Vehbi Koç da ben de eczacı kalfasının bu cinliğine gülmüştük.
Ama daha sonra bir doktor çağırılarak tansiyona baktırıldı ve gereken önlemler alındı.
Aslında bu genç eczacı kalfasının yaptığının, genel olarak her alanda yapıldığına tanık olmaz mıyız?

Konuşmak kolay değildir
Diyelim ki Başbakan'sınız ve ülkenin içinde bulunduğu ekonomik duruma ilişkin alarm veren göstergeler artmıştır.
Siz de ekonomi ile ilgili hem pratiği hem teoriyi bilen bir kişisiniz.
Durumu tahlil etmeniz için Başbakan'la görüşmek imkanını buluyorsunuz.
Başbakan'ın her fırsatta "Ekonomik kriz bizi etkilemez" dediğini ve krizden söz edenleri "Felaket tüccarları" olarak nitelediğini de televizyon haberlerinden izliyor, gazetelerden okuyorsunuz.
Eğer tuzunuz çok kuru değilse, gerçeklerin acı olanlarını Başbakan'ın yüzüne nasıl söylersiniz?
Veya bir işyerinin patronusunuz.
Hangi çalışanınız sizin aldığınız yanlış kararlar yüzünden şirketinizin zor duruma düştüğünü söyleyebilir ki?
Hatalar şu ya da bu şekilde birilerine yüklenir.
Bu şekilde hatalı tutumlar değiştirilir.
Çünkü patronlar hata yapmaz.
Bundan daha kötü olan durum ise, patronun değil çalışanların yaptığı hataların, patronun aldığı kararlara bağlanmasıdır.

Patronu sürükleyenler
Diyelim ki bir gazetenin yayın politikasını siz belirliyorsunuz.
Gücünüzü o kadar abartıyorsunuz ki, siyasi otorite sizin düşündüğünüz gibi davranmadığı zaman, ülkenin kötü yönetildiğine ve sosyopolitik felaketin eşiğinde bulunulduğuna değgin yayınlar yapıyorsunuz.

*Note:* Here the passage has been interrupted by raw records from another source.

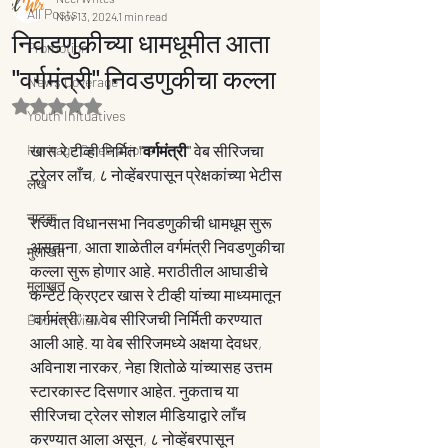
All Posts
Nov 13, 2024
1 min read
निवडणुकीच्या धामधूमीत आता
Promotion
"वर्गमंत्री" निवडणुकीचा कल्ला
News Coverage
Rated NaN out of 5 stars.
Youth Inituatives
Heritage Celebrations
खास रे टीव्ही निर्मित 
"वर्गमंत्री" 
वेब सीरिजचा 
ट्रेलर लाँच, ८ नोव्हेंबरपासून प्रेक्षकांच्या भेटीस
लेख
नाटक
राज्यात विधानसभा निवडणुकीची धामधूम सुरू 
असताना, आता शाळेतील वर्गमंत्री निवडणुकीचा 
मुलाखत
कल्ला सुरू होणार आहे. मराठीतील आघाडीचे 
मुलाखत
कन्टेट क्रिएटर खास रे टीव्ही यांच्या माध्यमातून 
"वर्गमंत्री" या वेब सीरिजची निर्मिती करण्यात 
Book Review
आली आहे. या वेब सीरिजमध्ये अक्षया देवधर, 
अविनाश नारकर, नेहा शितोळे यांच्यासह उत्तम 
स्टारकास्ट दिसणार आहेत. नुकताच या 
सीरिजचा ट्रेलर सोशल मीडियाद्वारे लाँच 
करण्यात आला असून, ८ नोव्हेंबरपासून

Hatta darbe davetçiliği yaptığınıza ilişkin izlenimler bile doğuyor kamuoyunda.
O kadar ki demokrasinin hastalıklı bir sistem olduğu, cahil seçmenlerin iradelerine teslim olunmaması gerektiği çizgisi yayınlarınıza egemen oluyor.
"Çağdaşlık" ile "Alkoliklik" sizin yayınlarınızla eşanlamlı oluyor mesela.
Bu nedenle seçilmiş siyasi otorite sizin patronunuza karşı savaş açıyor.
Toplumun yaygın kesimleri de patronunuzu demokrasi düşmanı olarak görüyor.
Bu durumda siz ne yaparsınız?
Patronunuzun egosunu cilalar, "Demokrasi ve basın özgürlüğü mücadelesi veriyorsunuz efendim" diyerek, onu sizin kavganızın içine sokmaya çalışırsınız.
O da "Serde erkeklik var" diyerek "Beni bu kavganın içine kim itti" sorusunu hiç soramaz.
Kısacası böyle durumlar çeşit çeşittir.
Çoğunluğun paylaştığı görüşlerin dışında düşünce sahibi olsanız da, yalnız kalmak korkusu ile, düşündüklerinizi yutkunarak içinize gömdüğünüz olmamış mıdır mesela?